Ankylosing spondylitis: Symptoms of the disorder

Deep-lying back pain and buttock pain are typical symptoms of this disease. Suffers experience spine and chest pain during or after long periods of rest, i.e. especially at night. Starting from the sacroiliac joints in the lower back, the pain radiates into the buttocks and both thighs. Deep inhalation and exhalation can also be painful.

Stretching or a gentle massage can reduce the pain significantly. Nevertheless, patients feel increasingly stiff and immobile as well as tired and emotionally shattered.

Inflammation of the bone-tendon transitions is manifested by, among other things, pain in the pelvis, thighs, lower leg and heel bone. This causes the patient to become increasingly immobile amid worsening stiffness in the mornings.

In the later stage of severe cases, the skeleton also changes. The spine ossifies and bends. The lumbar spine flattens and the thoracic spine forms a hump. At the same time, there may be inflammatory changes to the knees, ankle joints, shoulders and especially the hips. The changes can also affect tendons, eyes and the cardiac muscle. The internal organs may also be affected.

Symptoms involving internal organs:

  • Heart: aortic insufficiency, cardiac arrhythmias
  • Lungs: restrictive lung disease, connective tissue deposits in the upper lobes 
  • Eyes: irritation of the iris / iritis / uveitis
  • Intestine: enteritis


Ankylosing spondylitis – diagnosis: How we identify the disease

The first signs of ankylosing spondylitis typically include deep-seated back pain or pain in the buttocks which occurs when resting or after periods of rest, as well as bouts of morning stiffness lasting more than 30 minutes. However, given that these symptoms can have numerous possible causes and the expression of the symptoms of ankylosing spondylitis are manifold, and also that the disease can progress in a wide variety of ways, it usually takes several years before the correct diagnosis is made. 

If ankylosing spondylitis is suspected or diagnosed, the next step is to consult a rheumatologist.

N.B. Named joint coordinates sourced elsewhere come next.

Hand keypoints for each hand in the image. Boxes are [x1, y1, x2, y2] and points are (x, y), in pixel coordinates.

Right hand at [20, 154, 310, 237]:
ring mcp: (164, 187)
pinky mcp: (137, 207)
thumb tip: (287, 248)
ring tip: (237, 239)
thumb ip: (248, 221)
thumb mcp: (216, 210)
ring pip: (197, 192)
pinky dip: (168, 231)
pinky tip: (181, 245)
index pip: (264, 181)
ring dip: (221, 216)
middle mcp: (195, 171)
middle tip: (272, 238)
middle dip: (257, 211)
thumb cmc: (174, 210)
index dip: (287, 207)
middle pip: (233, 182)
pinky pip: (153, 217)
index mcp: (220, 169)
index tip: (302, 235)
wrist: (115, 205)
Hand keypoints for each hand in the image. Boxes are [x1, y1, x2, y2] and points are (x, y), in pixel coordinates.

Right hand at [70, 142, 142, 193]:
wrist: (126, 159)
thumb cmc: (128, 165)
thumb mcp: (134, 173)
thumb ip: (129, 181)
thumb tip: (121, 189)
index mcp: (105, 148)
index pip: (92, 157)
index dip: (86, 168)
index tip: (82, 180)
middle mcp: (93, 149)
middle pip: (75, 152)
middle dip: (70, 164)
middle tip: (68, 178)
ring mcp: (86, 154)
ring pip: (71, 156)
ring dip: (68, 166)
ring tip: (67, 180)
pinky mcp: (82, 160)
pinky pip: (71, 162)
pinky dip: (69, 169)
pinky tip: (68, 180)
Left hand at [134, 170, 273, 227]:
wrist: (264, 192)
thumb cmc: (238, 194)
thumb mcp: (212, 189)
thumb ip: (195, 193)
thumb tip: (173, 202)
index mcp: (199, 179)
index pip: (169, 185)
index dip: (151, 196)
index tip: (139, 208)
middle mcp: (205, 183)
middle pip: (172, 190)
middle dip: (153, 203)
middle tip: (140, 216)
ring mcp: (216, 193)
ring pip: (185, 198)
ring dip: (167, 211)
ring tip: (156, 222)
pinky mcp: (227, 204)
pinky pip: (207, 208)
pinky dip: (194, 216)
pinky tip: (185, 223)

Detailed consultation and physical examination

Above all, our initial consultation with you is of critical importance. During this, we ask you about the nature, timing and progression of your pain and stiffness as well as any other symptoms. During the physical examination, we focus in particular on assessing your mobility and investigating the sources of the pain in your spine and joints via clinical tests. For example, we use the so-called Schober test to check the mobility of your lumbar spine. In this process, we mark the first coccygeal vertebra and another point ten centimetres above it. We then ask you to lean forwards while keeping your knees straight. If you are suffering from ankylosing spondylitis, the marked points will not move very much because the mobility of your vertebrae will already be severely limited.

Imaging procedures

If there are already cases of ankylosing spondylitis or other autoimmune diseases in your family, or if specific indicators of ankylosing spondylitis are present, it is especially important to arrange a blood test and diagnostic imaging. The most effective way to visualise the typical changes in the joints (for example, the sacroiliac joints) and the bone-tendon transitions is via magnetic resonance imaging (MRI) or computed tomography (CT). An MRI scan of the sacroiliac joint is currently the preferred method. However, X-ray images can also reveal advanced changes in the affected areas.